**Requirement:** In the entries that follow, how many lines include "заходів"? Give the number and nothing else.

**Data to use:**
%%
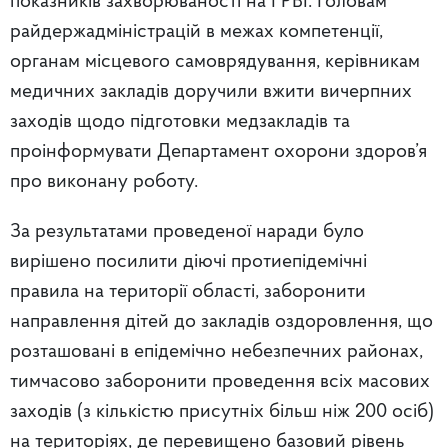
показників захворюваності на ГРВІ. Головам
райдержадміністрацій в межах компетенції,
органам місцевого самоврядування, керівникам
медичних закладів доручили вжити вичерпних
заходів щодо підготовки медзакладів та
проінформувати Департамент охорони здоров’я
про виконану роботу.
За результатами проведеної наради було
вирішено посилити діючі протиепідемічні
правила на території області, заборонити
направлення дітей до закладів оздоровлення, що
розташовані в епідемічно небезпечних районах,
тимчасово заборонити проведення всіх масових
заходів (з кількістю присутніх більш ніж 200 осіб)
на територіях, де перевищено базовий рівень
%%
**Problem solution:** 2